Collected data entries
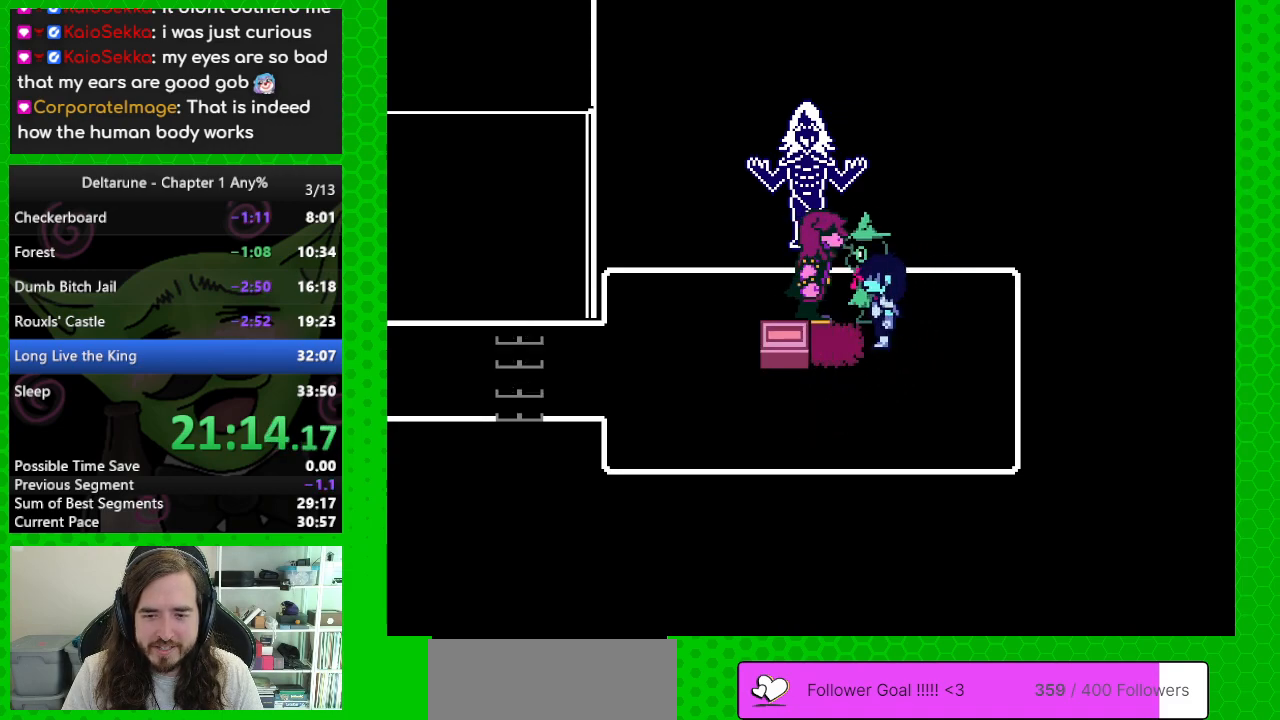
{"keys": ["down", "left", "z"], "events": [[200, "down", "up"], [250, "z", "down"], [333, "z", "up"], [383, "down", "down"], [433, "z", "down"]]}
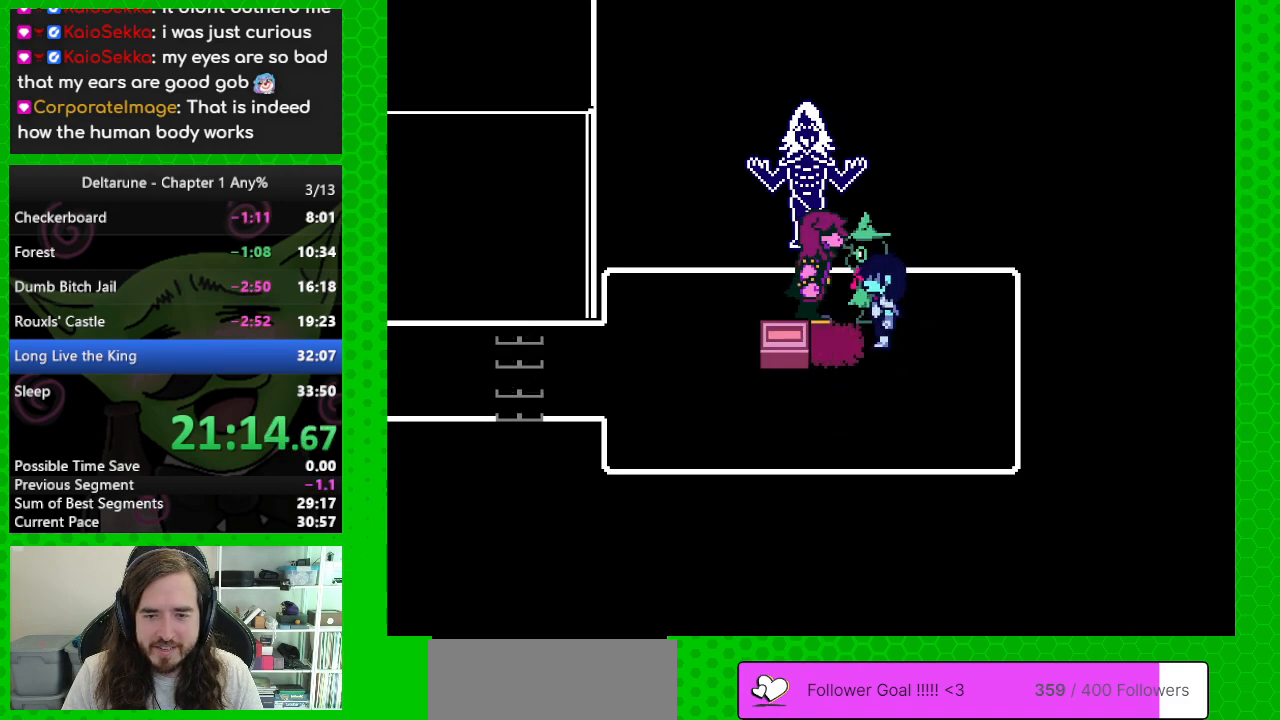
{"keys": ["down", "left"], "events": [[33, "z", "up"], [117, "z", "down"], [217, "z", "up"], [350, "z", "down"], [400, "z", "up"]]}
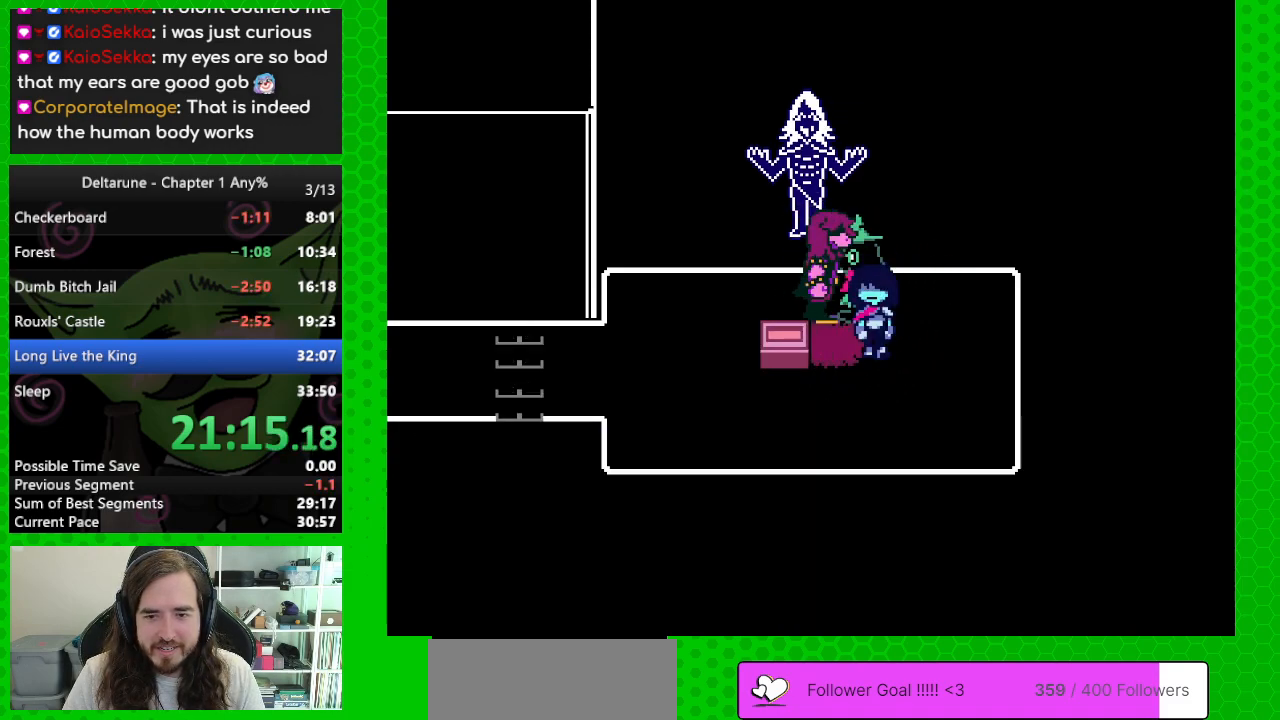
{"keys": ["left"], "events": [[50, "z", "down"], [133, "z", "up"], [233, "z", "down"], [317, "z", "up"], [467, "down", "up"]]}
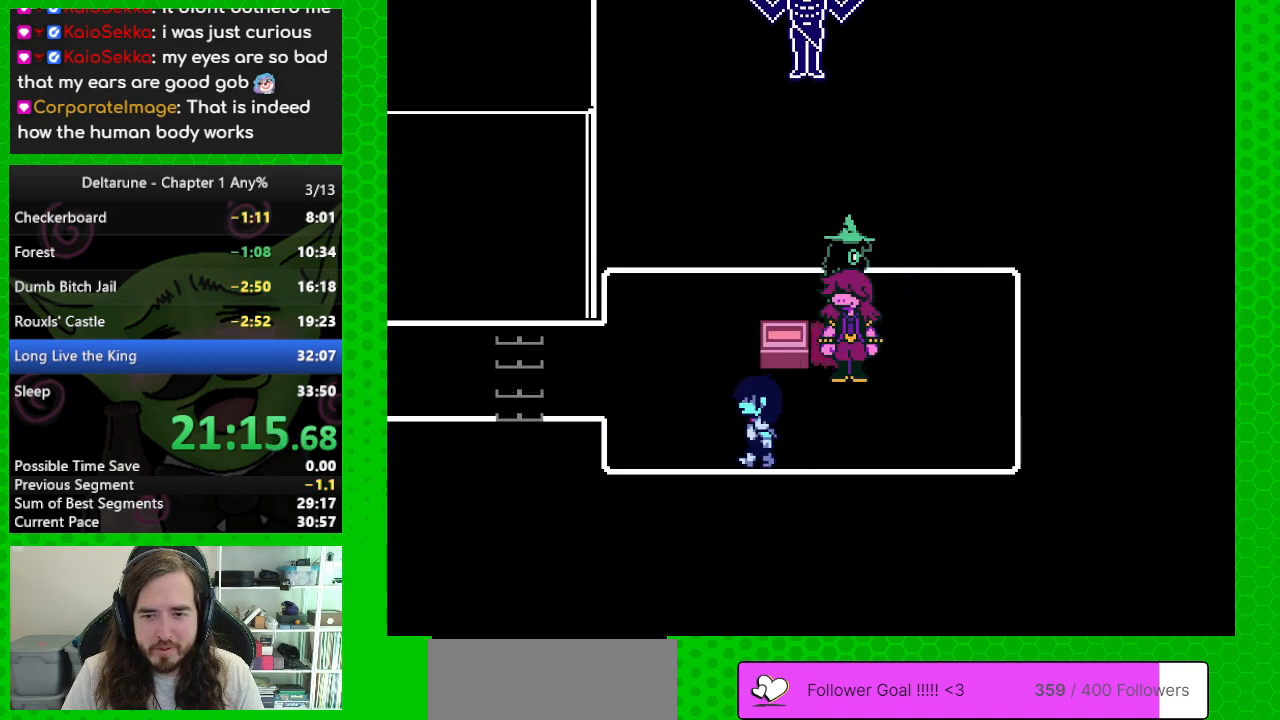
{"keys": ["left"], "events": [[50, "up", "down"], [333, "up", "up"]]}
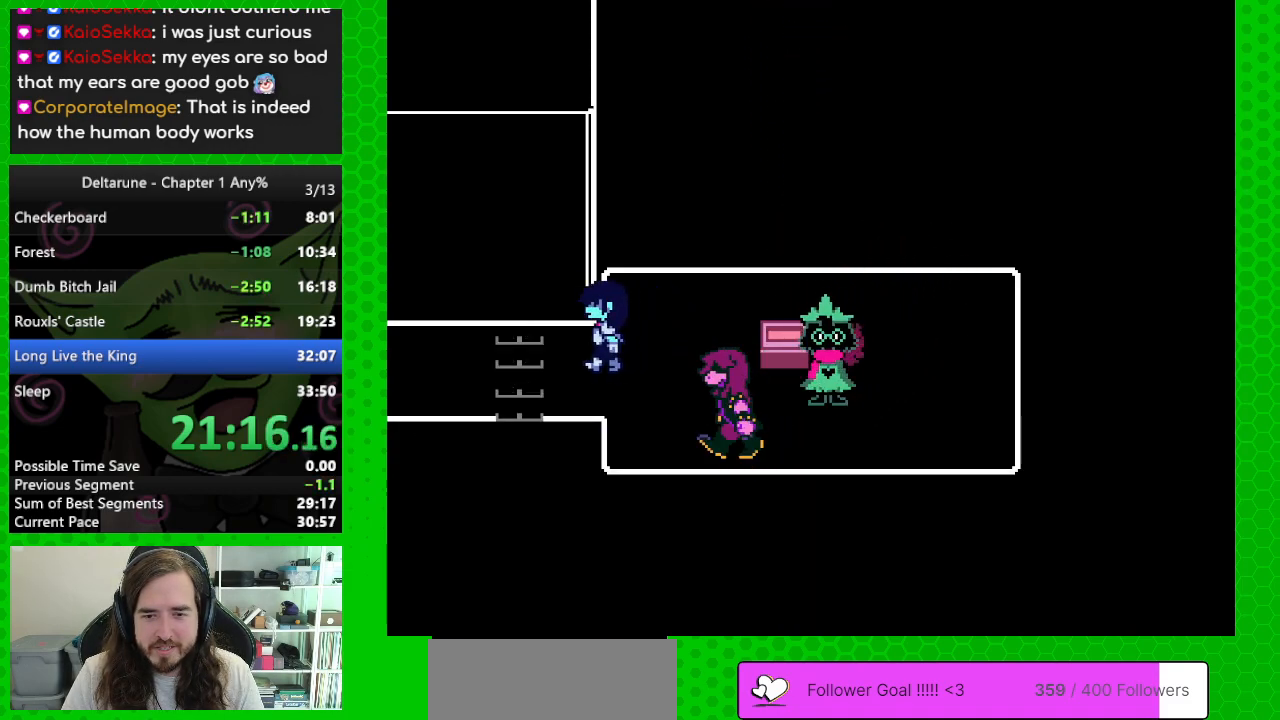
{"keys": ["left"], "events": []}
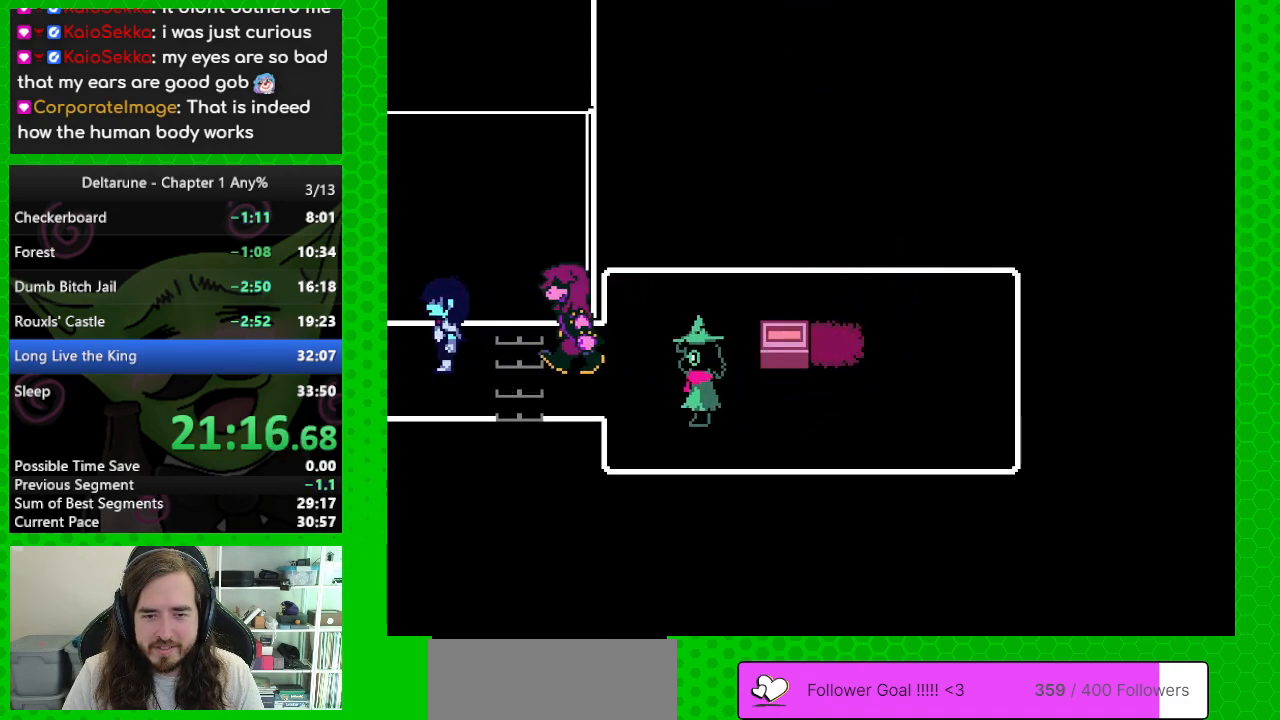
{"keys": ["left"], "events": []}
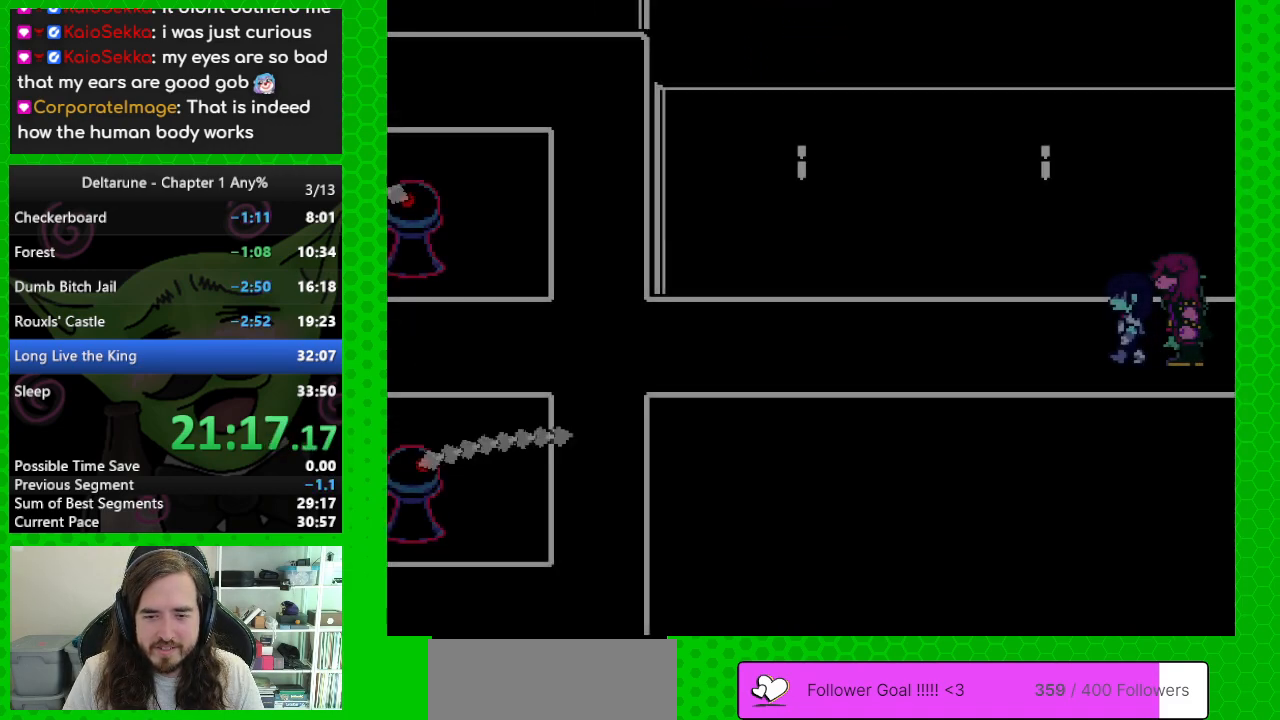
{"keys": ["left"], "events": []}
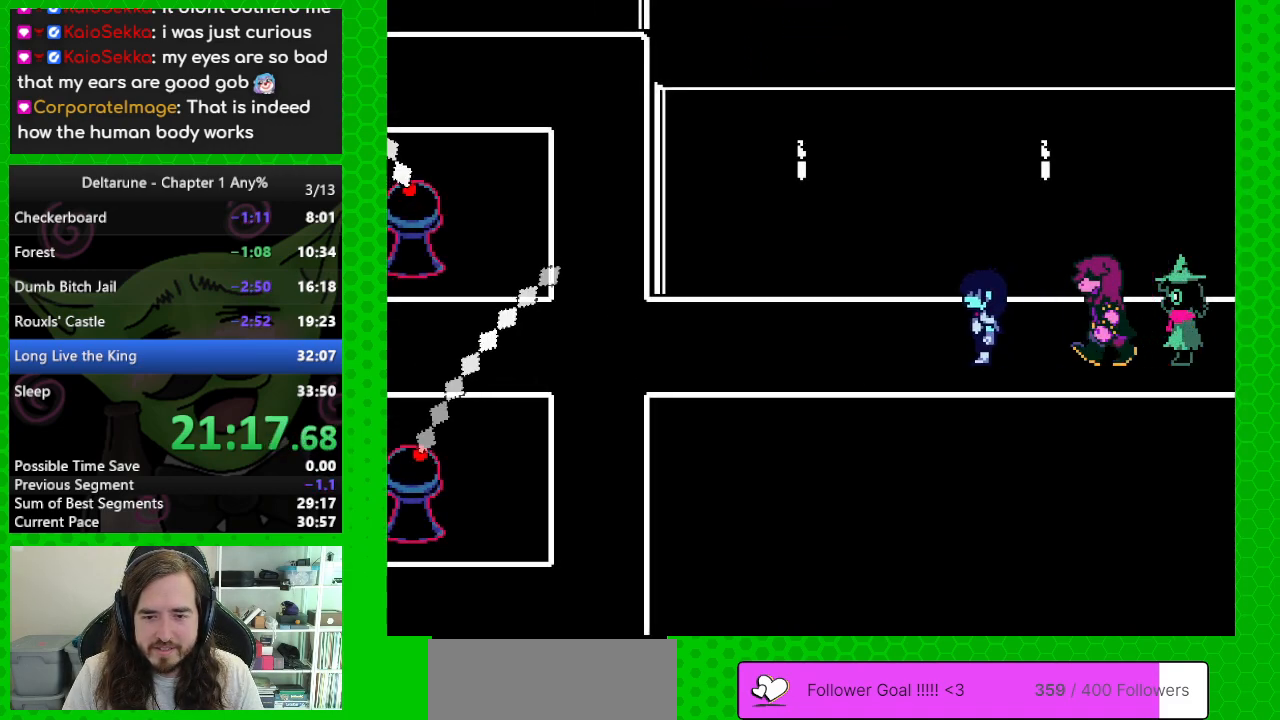
{"keys": ["left"], "events": []}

## What you should do:
What is needed is a verbatim copy of every entry, with the pictures omitted.

## Response:
{"keys": ["down", "left", "z"], "events": [[200, "down", "up"], [250, "z", "down"], [333, "z", "up"], [383, "down", "down"], [433, "z", "down"]]}
{"keys": ["down", "left"], "events": [[33, "z", "up"], [117, "z", "down"], [217, "z", "up"], [350, "z", "down"], [400, "z", "up"]]}
{"keys": ["left"], "events": [[50, "z", "down"], [133, "z", "up"], [233, "z", "down"], [317, "z", "up"], [467, "down", "up"]]}
{"keys": ["left"], "events": [[50, "up", "down"], [333, "up", "up"]]}
{"keys": ["left"], "events": []}
{"keys": ["left"], "events": []}
{"keys": ["left"], "events": []}
{"keys": ["left"], "events": []}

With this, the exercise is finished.